-- Textauszug --

□ □ □

Swiss Re ermöglicht Materialien ein zweites Leben

Kreislaufwirtschaft nimmt bei der Swiss Re eine zentrale Rolle ein. Das setzt das Unternehmen auch als Bauherr konkret um. Mit ihrem Neubau «Lake» am Mythenquai hat Swiss Re erste Schritte und wertvolle Erfahrungen gemacht.

«Die Strategie von Swiss Re ist darauf ausgerichtet, das ganze Geschäft bis 2050 auf CO2-net-zero hin zu führen. Dieses ehrgeizige Ziel ist ohne Zirkularität nicht zu erreichen», sagt Vincent Eckert, Leiter internes Umweltmanagement bei Swiss Re. Die Schweizer Rückversicherungs-Gesellschaft pilotiert die Kreislaufwirtschaft dort, wo es möglich ist: Zum Beispiel an ihrem Hauptsitz Campus Mythenquai in Zürich. Hier entstehen Neubauten und bestehende Gebäude werden saniert.

Wiederverwendbare Materialien und Bauteile
Mit dem Neubau «Lake» auf dem Areal des heutigen Mythenschlosses macht das Unternehmen hinsichtlich Räumung, Entkernung und Abbruch des Gebäudes wichtige Erfahrungen und lernt einiges für die Zukunft. «Im Zuge der Gebäuderäumung 2019 haben wir das brauchbare Mobiliar wie zum Beispiel Arbeits- und Sitzungszimmertische sowie Ablageregale an spezialisierte Occasions-Möbelhändler verkauft, sodass es andernorts weiterverwendet werden konnte», sagt Swiss Re Projektmanager André Gaignat. Nach der Räumung wurde das Gebäude durch ein spezialisiertes Unternehmen entkernt. Der Innenausbau und die Fassade, bis auf die Betonstruktur, wurden demontiert. Von den total 1068 Tonnen des ausgebauten Materials konnten 241 Tonnen (18 %) wiederverwendet werden. 517 Tonnen (38 %) wurden sortenrein rezykliert und 613 Tonnen (44 %) konnten einer Wertstoff-Verwertung zugeführt werden. Ein Grossteil des Second Life Materials, wie etwa Teppiche, Doppelböden, Türen und Notstromanlagen wurden in einem Projekt vom Zürcher Baubüro In Situ verwendet oder nach Bosnien-Herzegowina transportiert und dort wieder in Bauprojekte eingebaut.

□ □ □

-- Gespeicherte Einträge aus einer Sammlung --
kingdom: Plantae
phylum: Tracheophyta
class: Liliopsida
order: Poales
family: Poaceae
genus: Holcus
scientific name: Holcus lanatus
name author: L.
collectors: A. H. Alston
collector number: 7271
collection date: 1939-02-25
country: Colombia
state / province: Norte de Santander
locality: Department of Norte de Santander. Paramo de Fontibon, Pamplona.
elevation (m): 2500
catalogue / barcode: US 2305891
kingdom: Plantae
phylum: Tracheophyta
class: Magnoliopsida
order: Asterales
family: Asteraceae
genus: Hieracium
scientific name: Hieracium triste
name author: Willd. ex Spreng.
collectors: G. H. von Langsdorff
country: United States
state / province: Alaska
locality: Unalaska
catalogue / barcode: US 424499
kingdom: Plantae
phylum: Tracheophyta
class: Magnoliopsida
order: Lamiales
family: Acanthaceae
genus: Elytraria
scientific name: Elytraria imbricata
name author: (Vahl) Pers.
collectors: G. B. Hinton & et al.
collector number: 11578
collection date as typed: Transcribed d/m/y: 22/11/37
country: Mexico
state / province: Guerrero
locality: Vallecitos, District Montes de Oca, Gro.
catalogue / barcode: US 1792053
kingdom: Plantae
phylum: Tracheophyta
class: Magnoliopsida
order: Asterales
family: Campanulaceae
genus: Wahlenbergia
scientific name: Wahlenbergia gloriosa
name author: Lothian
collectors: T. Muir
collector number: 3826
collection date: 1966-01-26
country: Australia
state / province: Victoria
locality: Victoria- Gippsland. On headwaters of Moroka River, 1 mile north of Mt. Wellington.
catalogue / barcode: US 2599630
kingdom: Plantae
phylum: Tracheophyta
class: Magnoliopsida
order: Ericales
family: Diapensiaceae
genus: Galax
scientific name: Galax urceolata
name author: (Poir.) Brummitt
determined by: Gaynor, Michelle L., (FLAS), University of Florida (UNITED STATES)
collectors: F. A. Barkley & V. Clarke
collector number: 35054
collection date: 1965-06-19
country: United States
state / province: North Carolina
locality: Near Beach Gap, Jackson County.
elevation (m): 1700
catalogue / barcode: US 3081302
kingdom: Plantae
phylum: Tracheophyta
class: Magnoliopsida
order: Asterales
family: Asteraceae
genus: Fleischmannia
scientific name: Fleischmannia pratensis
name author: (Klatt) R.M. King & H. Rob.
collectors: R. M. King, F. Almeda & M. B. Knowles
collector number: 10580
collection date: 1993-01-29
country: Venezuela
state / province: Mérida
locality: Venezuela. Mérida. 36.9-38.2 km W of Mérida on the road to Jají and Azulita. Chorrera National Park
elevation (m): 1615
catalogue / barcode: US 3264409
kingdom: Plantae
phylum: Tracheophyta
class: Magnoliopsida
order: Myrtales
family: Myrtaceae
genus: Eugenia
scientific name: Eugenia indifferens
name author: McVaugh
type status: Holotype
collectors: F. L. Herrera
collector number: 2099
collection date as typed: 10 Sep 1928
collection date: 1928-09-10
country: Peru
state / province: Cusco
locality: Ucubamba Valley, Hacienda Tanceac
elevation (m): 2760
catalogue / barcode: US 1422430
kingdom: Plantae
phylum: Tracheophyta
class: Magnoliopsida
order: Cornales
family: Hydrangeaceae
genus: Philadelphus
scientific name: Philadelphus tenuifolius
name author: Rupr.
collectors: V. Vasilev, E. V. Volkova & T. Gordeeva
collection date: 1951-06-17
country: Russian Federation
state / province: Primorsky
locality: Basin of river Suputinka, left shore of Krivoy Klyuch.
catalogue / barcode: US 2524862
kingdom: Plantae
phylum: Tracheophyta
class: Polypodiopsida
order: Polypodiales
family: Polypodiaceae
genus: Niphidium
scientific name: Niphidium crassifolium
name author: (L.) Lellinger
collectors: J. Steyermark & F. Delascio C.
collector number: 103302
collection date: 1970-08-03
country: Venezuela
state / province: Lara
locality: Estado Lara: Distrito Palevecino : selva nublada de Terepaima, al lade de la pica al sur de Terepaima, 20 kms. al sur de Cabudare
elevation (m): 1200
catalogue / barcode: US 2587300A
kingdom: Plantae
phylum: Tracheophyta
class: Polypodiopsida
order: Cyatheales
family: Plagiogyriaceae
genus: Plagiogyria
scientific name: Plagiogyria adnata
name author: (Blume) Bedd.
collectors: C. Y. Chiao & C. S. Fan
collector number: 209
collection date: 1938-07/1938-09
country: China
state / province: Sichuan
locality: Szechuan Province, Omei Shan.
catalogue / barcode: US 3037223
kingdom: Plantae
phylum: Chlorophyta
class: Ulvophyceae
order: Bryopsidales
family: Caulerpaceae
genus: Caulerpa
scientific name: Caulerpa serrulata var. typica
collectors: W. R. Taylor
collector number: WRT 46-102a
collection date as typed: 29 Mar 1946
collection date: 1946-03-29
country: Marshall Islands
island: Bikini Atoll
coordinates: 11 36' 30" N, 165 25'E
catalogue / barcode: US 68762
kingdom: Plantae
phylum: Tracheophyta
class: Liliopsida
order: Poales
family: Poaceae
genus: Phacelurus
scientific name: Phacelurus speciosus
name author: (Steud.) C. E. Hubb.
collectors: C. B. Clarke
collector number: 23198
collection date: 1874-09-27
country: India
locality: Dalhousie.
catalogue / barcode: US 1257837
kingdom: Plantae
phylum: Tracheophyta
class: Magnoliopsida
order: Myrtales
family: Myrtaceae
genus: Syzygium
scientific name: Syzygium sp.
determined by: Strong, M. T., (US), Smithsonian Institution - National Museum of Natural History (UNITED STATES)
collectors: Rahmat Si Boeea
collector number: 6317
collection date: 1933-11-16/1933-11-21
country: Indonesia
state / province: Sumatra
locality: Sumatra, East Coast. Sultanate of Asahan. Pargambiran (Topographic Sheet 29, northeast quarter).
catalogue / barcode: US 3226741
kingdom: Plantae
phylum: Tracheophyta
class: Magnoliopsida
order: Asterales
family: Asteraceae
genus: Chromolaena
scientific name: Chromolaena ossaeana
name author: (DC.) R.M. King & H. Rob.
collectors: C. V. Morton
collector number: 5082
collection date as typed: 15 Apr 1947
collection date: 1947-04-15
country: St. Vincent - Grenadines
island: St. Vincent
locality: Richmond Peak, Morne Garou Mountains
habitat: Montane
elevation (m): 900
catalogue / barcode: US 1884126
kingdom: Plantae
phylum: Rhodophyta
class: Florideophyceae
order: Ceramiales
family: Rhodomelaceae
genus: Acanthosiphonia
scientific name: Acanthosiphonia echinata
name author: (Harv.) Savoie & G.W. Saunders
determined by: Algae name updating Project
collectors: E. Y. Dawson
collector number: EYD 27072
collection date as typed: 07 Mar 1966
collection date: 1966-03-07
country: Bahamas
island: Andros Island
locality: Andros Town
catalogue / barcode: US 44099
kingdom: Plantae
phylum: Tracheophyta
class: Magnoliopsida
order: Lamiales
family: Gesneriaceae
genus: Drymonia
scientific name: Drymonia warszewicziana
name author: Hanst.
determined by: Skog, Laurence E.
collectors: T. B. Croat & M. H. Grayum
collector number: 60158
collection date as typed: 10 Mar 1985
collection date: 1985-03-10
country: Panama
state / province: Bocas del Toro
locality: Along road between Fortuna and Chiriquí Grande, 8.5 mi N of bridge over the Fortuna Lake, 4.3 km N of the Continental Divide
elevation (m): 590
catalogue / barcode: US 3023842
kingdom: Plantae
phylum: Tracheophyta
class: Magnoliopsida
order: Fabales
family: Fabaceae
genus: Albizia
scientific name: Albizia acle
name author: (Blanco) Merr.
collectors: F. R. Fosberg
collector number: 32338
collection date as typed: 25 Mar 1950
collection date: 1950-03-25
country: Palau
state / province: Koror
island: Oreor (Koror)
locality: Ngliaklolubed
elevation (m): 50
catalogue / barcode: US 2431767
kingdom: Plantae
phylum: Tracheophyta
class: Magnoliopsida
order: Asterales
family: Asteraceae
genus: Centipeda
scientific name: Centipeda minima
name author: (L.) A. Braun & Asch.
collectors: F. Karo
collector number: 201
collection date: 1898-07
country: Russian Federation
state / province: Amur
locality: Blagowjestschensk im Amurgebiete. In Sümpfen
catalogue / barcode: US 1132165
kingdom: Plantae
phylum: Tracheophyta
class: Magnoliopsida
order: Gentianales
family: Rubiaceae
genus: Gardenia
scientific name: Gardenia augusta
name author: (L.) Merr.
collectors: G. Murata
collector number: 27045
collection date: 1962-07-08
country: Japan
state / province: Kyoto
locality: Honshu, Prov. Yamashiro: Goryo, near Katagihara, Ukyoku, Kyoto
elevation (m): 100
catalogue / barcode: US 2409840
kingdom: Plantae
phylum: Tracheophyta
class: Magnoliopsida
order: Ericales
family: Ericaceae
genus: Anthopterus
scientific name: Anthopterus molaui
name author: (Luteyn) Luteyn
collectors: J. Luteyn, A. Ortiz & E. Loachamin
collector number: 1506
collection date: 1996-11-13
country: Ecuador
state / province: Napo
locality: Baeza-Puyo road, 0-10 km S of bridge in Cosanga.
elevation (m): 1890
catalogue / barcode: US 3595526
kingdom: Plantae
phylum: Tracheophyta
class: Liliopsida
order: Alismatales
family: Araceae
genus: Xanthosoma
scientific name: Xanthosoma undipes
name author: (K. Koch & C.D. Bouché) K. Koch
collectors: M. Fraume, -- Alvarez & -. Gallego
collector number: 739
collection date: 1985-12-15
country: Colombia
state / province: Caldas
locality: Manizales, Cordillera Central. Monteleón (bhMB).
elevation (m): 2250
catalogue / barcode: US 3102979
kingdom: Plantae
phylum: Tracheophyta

□ □ □

-- Arbeitsanweisungen --
(a) Fasse den Absatz im Text über die Kreislaufwirtschaft bei Swiss Re, der mit „Mit dem Neubau «Lake» auf dem Areal“ beginnt, als Stichpunktliste zusammen. Behalte dabei seine wichtigsten Fakten bei.
(b) Schreibe aus den Einträgen alles von der Zeile mit „locality: Baeza-Puyo road, 0-10“ bis zum Ende der Einträge wortgetreu ab, einschließlich dieser ersten Zeile.

-- Lösungen je Aufgabe --
(a)
- Beim Neubau «Lake» auf dem Areal des heutigen Mythenschlosses sammelt Swiss Re Erfahrungen mit Räumung, Entkernung und Abbruch des Gebäudes.
- Bei der Gebäuderäumung 2019 wurde brauchbares Mobiliar wie Arbeits- und Sitzungszimmertische sowie Ablageregale an spezialisierte Occasions-Möbelhändler verkauft und andernorts weiterverwendet.
- Ein spezialisiertes Unternehmen entkernte das Gebäude. Innenausbau und Fassade wurden bis auf die Betonstruktur demontiert.
- Von insgesamt 1068 Tonnen ausgebautem Material wurden 241 Tonnen (18 %) wiederverwendet, 517 Tonnen (38 %) sortenrein rezykliert und 613 Tonnen (44 %) einer Wertstoff-Verwertung zugeführt.
- Ein Grossteil des Second-Life-Materials wurde in einem Projekt des Zürcher Baubüros In Situ verwendet oder nach Bosnien-Herzegowina transportiert und dort in Bauprojekte eingebaut. Dazu gehörten Teppiche, Doppelböden, Türen und Notstromanlagen.

(b)
locality: Baeza-Puyo road, 0-10 km S of bridge in Cosanga.
elevation (m): 1890
catalogue / barcode: US 3595526
kingdom: Plantae
phylum: Tracheophyta
class: Liliopsida
order: Alismatales
family: Araceae
genus: Xanthosoma
scientific name: Xanthosoma undipes
name author: (K. Koch & C.D. Bouché) K. Koch
collectors: M. Fraume, -- Alvarez & -. Gallego
collector number: 739
collection date: 1985-12-15
country: Colombia
state / province: Caldas
locality: Manizales, Cordillera Central. Monteleón (bhMB).
elevation (m): 2250
catalogue / barcode: US 3102979
kingdom: Plantae
phylum: Tracheophyta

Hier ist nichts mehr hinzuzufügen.